**Text:**
────────────────────

= Harry Tong =

I-Kiribati politician

Dr. Harry Tong (汤哈利 (湯哈利, Tāng Hālì)), is an I-Kiribati politician with Chinese heritage.

He was first elected to the House of Assembly of Kiribati in 1983, representing the constituency of South Tarawa, the country's capital. He was re-elected in 1987, but resigned from Parliament in 1989, before the end of his term. He returned to Parliament in the 1998 election, and was re-elected in 2003 and in 2007, still representing South Tarawa. Again, however, he resigned before the end of the latter term.

He stood for president in the 1998 election, lost to the incumbent, Teburoro Tito, and became Leader of the Opposition. He was not able to take part in the February 2003 Presidential Election, as his party selected Taberannang Timeon to stand in his place. Tito was re-elected. Shortly thereafter, Tong questioned President Tito about the lease deal which enabled the People's Republic of China to maintain a satellite-tracking facility on Tarawa. (See: Sino-Pacific relations.) Tong emphasised that Chinese ambassador Ma Shuxue had admitted having donated €2,000 to a "cooperative society linked to Tito". The resulting controversy brought down the President's newly elected government through a vote of no confidence in Parliament. Tong stood in the ensuing July 2003 Presidential Election, representing the Protect the Maneaba party, but came second to his younger brother Anote Tong, of the Pillars of Truth party. The brothers received 43.5 and 47.4% of the vote respectively - 12,457 votes to 13,556. The campaign was contentious, with Anote accusing Harry of "womanising".

────────────────────

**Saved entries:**
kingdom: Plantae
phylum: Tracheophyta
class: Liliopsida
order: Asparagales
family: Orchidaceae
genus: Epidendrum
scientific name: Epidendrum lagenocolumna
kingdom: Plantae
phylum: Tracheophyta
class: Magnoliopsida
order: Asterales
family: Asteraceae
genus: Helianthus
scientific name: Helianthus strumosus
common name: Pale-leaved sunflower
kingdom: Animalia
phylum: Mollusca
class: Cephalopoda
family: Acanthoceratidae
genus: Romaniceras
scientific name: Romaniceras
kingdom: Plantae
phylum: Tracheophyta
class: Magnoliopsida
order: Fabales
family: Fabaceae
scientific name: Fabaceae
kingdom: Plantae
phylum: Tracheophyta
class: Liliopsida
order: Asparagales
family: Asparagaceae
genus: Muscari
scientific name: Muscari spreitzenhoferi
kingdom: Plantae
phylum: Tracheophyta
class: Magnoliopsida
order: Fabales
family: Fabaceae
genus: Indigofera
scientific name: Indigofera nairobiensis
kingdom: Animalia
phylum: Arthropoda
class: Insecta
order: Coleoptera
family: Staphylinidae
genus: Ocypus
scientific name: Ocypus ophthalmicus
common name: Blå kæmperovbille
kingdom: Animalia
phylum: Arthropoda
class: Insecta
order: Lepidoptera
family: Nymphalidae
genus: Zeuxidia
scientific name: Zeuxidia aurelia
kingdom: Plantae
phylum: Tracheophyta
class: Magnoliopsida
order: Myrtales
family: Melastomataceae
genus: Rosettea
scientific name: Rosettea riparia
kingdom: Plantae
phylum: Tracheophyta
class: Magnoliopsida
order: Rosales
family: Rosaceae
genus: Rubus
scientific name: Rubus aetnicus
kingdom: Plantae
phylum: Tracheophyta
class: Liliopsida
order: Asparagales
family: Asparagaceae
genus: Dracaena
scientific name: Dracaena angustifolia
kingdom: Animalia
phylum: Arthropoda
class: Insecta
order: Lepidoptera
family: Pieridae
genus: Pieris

────────────────────

**What you are asked to do:** Continue the text about Harry Tong, picking up after its final sentence.

**Answer to this task:**
The 2007 Presidential election was controversial. Candidates for the presidency are selected by Parliament, and Harry Tong did not receive parliamentary nomination; nor did any member of the Protect the Maneaba party, despite it being the main opposition party. Anote Tong was re-elected.

Unlike his younger brother Anote, who as president has emphasised the need to adapt to climate change, and who has warned that Kiribati may disappear beneath the seas altogether, Harry Tong has stated that the ocean will never rise to a critical level in Kiribati, citing his religious beliefs: "God promised Noah there would not be another flood after the last one".

As of June 2009, Tong was the leader of the National Progressive Party. He was a "key Opposition MP" in the Ninth Parliament. He resigned from parliament in January 2010 to resume his medical career.